Pohon kiara payung yang rindang itu sudah semakin tinggi. Dahan dan rantingnya juga semakin lebat, dengan dedaunan yang semakin rapat. Elena tidak akan menyadari pertumbuhan pohon itu jika bukan karena sarang burung jalak yang semakin tersembunyi di bagian puncak pohon. Sekarang yang terlihat dari sarang itu hanya sedikit benjolan di dahan pohon. Seperti tumpukan tanah yang tersangkut di atas dahan.
Elena melemparkan remah roti di tangannya kepada dua ekor burung yang jaraknya hanya setengah lengan dari tempat duduknya. Mungkin kedua ekor burung ini adalah generasi kedua dari burung jalak yang bersarang di atas pohon ini, Pohon yang merupakan tempat nongkrong tetap dari tim hore. Andai pohon ini bisa bicara, mungkin dia akan mengeluarkan sejuta uneg- uneg mengenai sekumpulan mamalia yang berbicara seakan semua orang tuli, dan celakanya hampir setiap hari duduk di bawah pohon ini.
“Coba sini, gue yang kasih.” Kata Adit, sedari tadi dia memperhatikan kedua ekor burung yang kelihatannya sangat jinak. Mereka sepertinya sama sekali tidak takut kepada Elena. Namun baru saja Adit berjalan mendekat, kedua ekor burung itu langsung terbang menembus pepohonan.
“Burungnya pinter. Bisa bedain orang jahat atau orang baik yang deketin.” Kata Elena dengan perlahan, namun menusuk bagaikan mata tombak ke ulu hati.
“Eh, itu udah kenyang, makanya terbang.” Kata Adit dengan ketus, berusaha membela diri. Elena hanya tertawa terkekeh geli.
Tak terasa, dua tahun telah berlalu dengan cepat sejak Elena menerima pekerjaan aneh dari Ayah Adit. Elena memperhatikan Adit yang masih mendongak memperhatikan sarang burung di atas pohon. Rambutnya masih cepak, masih jabrik, namun Adit yang sekarang sudah bukan Adit dua tahun yang lalu. Elena sangat yakin mengenai itu. Mengenai perubahan, semua orang pada saatnya pasti berubah. Hanya saja khusus mengenai Adit, Elena yakin bahwa ada sebagian dari diri Adit yang berubah karena Elena. Sama yakinnya dengan ada sebagian dari dirinya sendiri yang berubah karena Adit.
Sebuah pesan pendek masuk ke dalam ponsel Elena. Dia membacanya dengan wajah berseri- seri. Matanya melirik Adit, mencoba mereka- reka, akan menjadi seperti apa wajah Adit saat menerima kejutan ini.
“Dit. Ayuk pulang.” Kata Elena.

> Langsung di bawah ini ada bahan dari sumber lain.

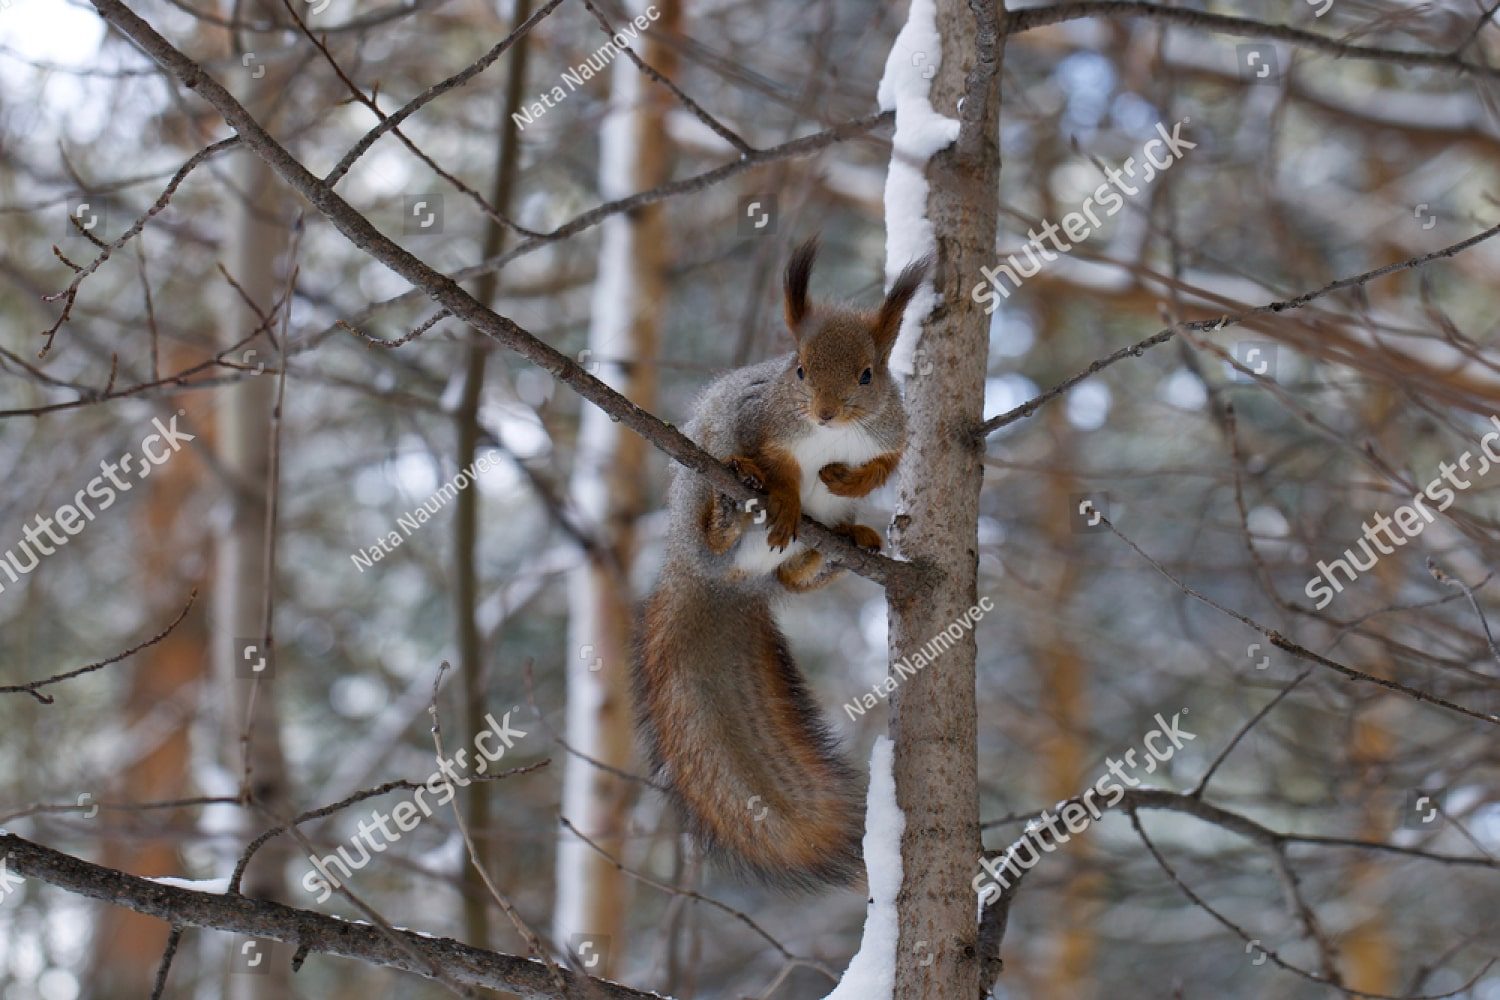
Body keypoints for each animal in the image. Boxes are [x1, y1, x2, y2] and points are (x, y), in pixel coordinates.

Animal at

Semuanya sudah di atur, jam pengirimannya sudah dipastikan, tidak akan lebih lambat ataupun lebih cepat.
Adit terheran- heran ketika Elena ikut dengannya naik ke mobil. “ Loh, lu nggak pulang ke rumah lu?”
“Nggak, ada sesuatu yang harus gue ambil di rumah lo.”

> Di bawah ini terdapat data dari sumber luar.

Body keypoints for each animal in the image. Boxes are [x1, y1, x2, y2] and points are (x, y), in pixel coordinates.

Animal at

“Gue bisa ambilin, jadi lu gak perlu bolak balik sejauh itu.”
“Untuk yang satu ini gak mungkin bisa lu ambilin.” Elena tersenyum cerah. Adit diam dan memperhatikan, kemudian mau tak mau ikut tersenyum. Yah, apa salahnya. Jika itu yang diinginkan Elena, silahkan saja. Ada perasaan yang aneh menggelayut di hati Adit, ketika menyadari kata ‘pulang’ yang keluar dari mulut Elena ternyata merujuk kepada rumah Adit. Perasaan yang sama dengan saat melihat Elena sibuk memasak di dapurnya seolah dia adalah ibu rumah tangga di rumah Adit.
Menjelang senja mereka tiba di depan gerbang rumah, dan tanpa bicara Elena turun membukakan gerbang, menggeser sebuah selang di atas lantai yang tersambung dengan snorkel putih agar tidak terlindas roda mobil, kemudian membukakan pintu garasi. Kegiatan kecil yang dilakukannya tanpa perlu berpikir, seperti ketika memasukkan sendok ke dalam mulut. Kegiatan yang tanpa terasa telah ia lakukan selama dua tahun.
Namun tidak seperti biasanya, Elena tidak langsung mentup pintu gerbang setelah mobil putih Adit masuk ke garasi. Dia masih berdiri dan membiarkan pagar terbuka, tangannya sibuk memencet ponsel, sementara Adit yang barusan turun dari mobil keheranan melihat Elena yang seperti sedang menunggu seseorang.